3 Palms Action Sports Park YZ125 Full Modify

3 years ago
122

After spending 40+ days of 2020 in the hospital receiving chemotherapy to cure my non Hodgkin’s Lymphoma, I finally decided to venture out and get back on the horse. Although a metaphor for most, “getting back on the horse” has probably saved my life, seeing as how early on my grandpa would accept nothing less when I got pitched. I’m glad he wasn’t around to see the last year in regards to me and the world in general, but honestly not a day goes by in my adult life that I don’t half expect to turn to him for guidance or input, so on and so forth. His guidance and presence in the first 20 some years of my life prepared me for the battles that growing up and living on bring to us. Many of those battles we can’t begin to fathom.

One day you’re flying drones, racing supercross, climbing ladders then the next your hooked up to the chemo smoke pole and seeing God in places you hope the rest of the world never glimpses a fraction of. There’s no diy video, no for dummies guide, or cliff note for cancer. You deal or die and then you deal with the aftermath. You become thankful for the horses that pitched you when you’re counts are lower than low and food tastes like ash, water tastes like antifreeze, and you’re trudging on through the fog. Someplace in time the horse became a motorcycle, but the rider is still just as tough to throw and nothing, not even cancer, can keep me down.

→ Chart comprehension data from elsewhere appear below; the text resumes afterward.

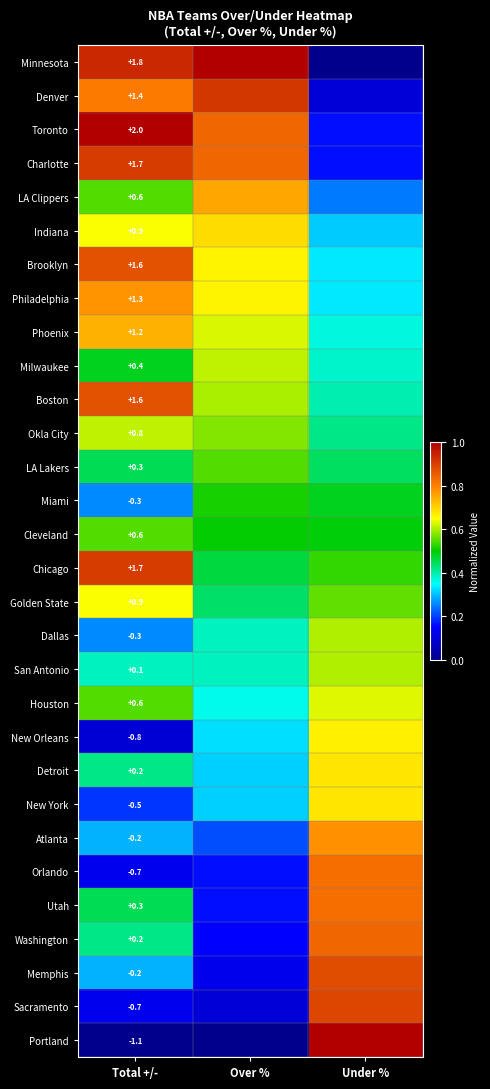

What is the maximum value shown in the chart?

1.0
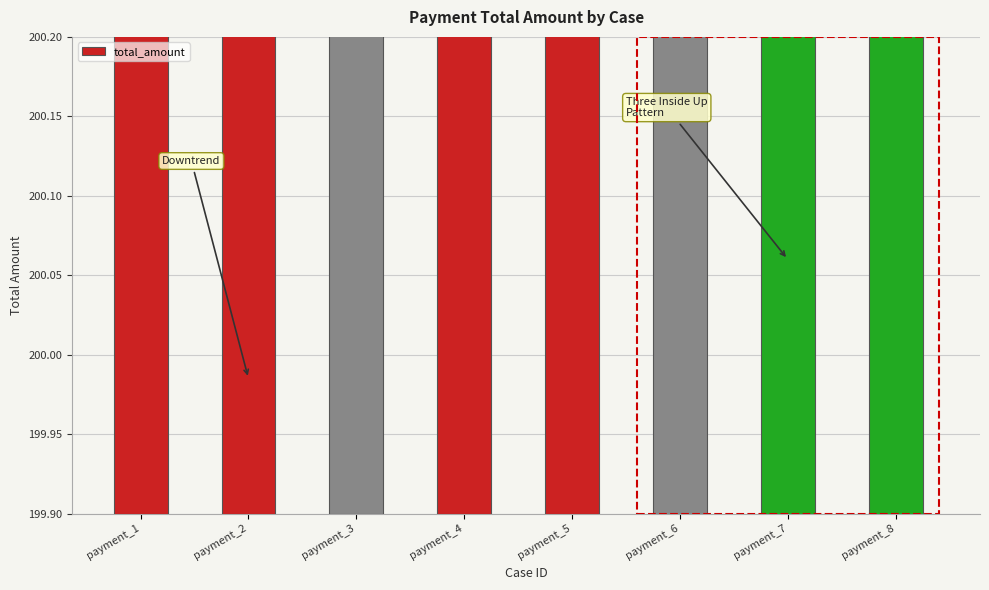

How many distinct data groups are displayed?

1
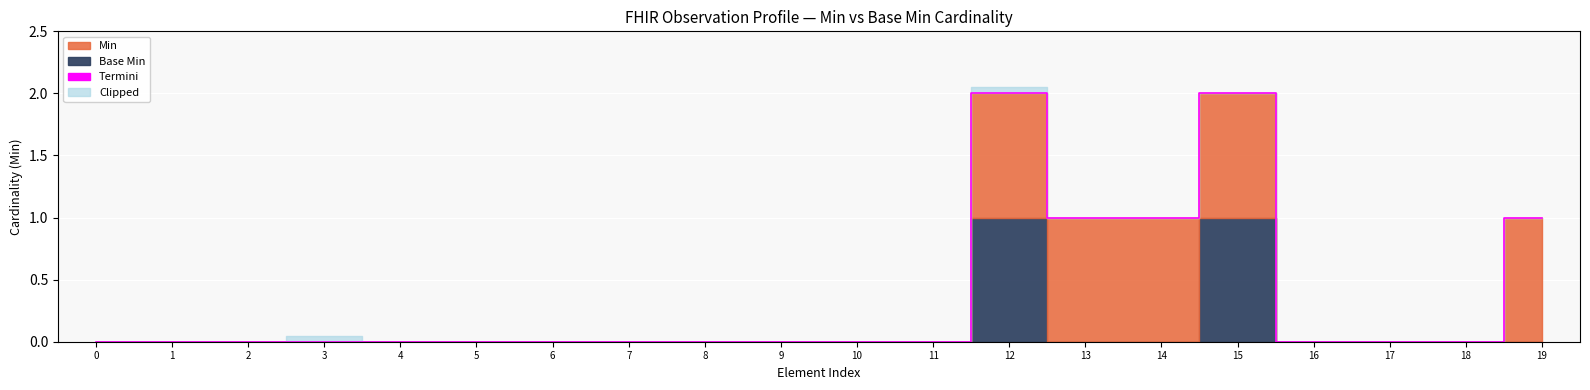

Does the chart display data point markers on the line(s)?

No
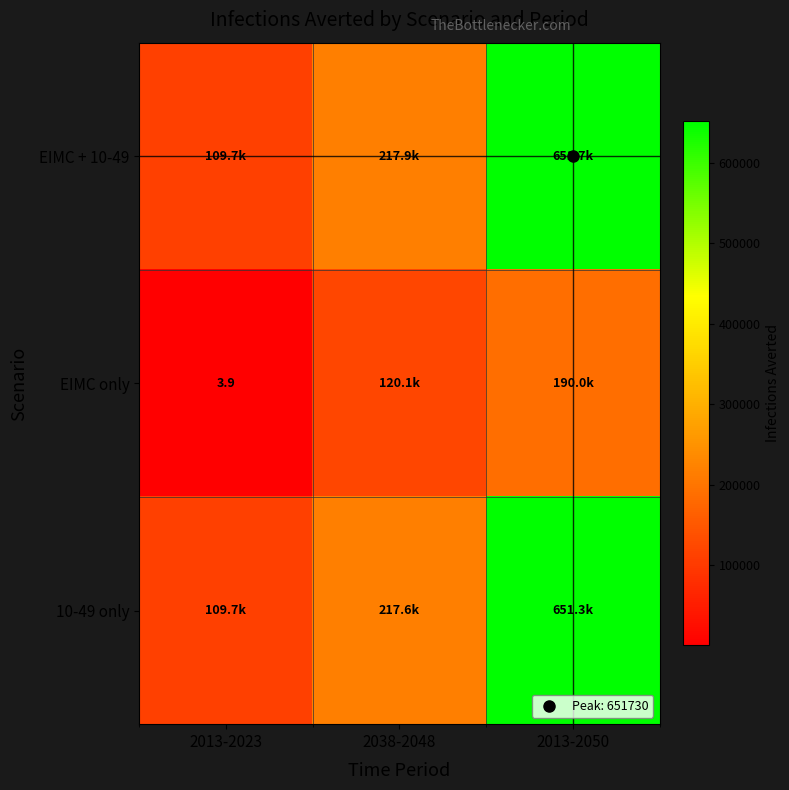

At how many categories does at least one series exceed 624351?

1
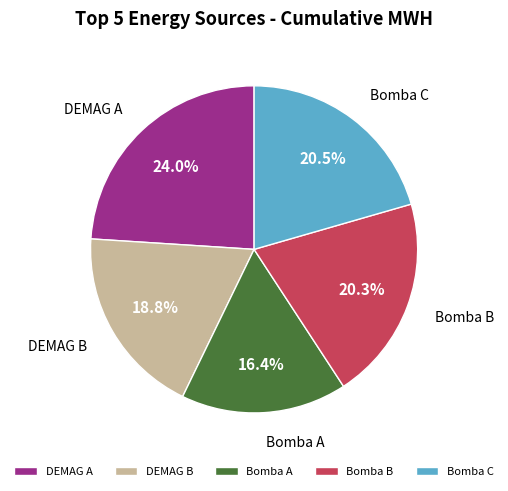

Which slice is the smallest?

Bomba A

I don’t know who needs help or at least something relatable, I know they’re out there...the worst part of being diagnosed with any form of cancer, in my opinion out of experience, is that when you survive and begin to thrive and feel lucky you also feel guilty plain and simple. Just like there’s no guide for how to cancer there’s no instructions for how to make your experience count. I just think that by getting this out there maybe you as the reader or watcher just might know someone that could use an “I’ve been there, now I’m here, and I’ll do whatever you need to help you feel less scared, less uncertain, or just a little bit better about this awful disease some of us have to whip in our life”.

If you know this person point then my direction.

They should know that my cancer fueled my living in a way that nothing else could. It very quietly and calmly occurred to me that the only way out of this l is through this and to make it through this you have to mentally build a road, lay a track, or make a line back to healthy.

Thank you for reading and watching. I’m just glad to be here.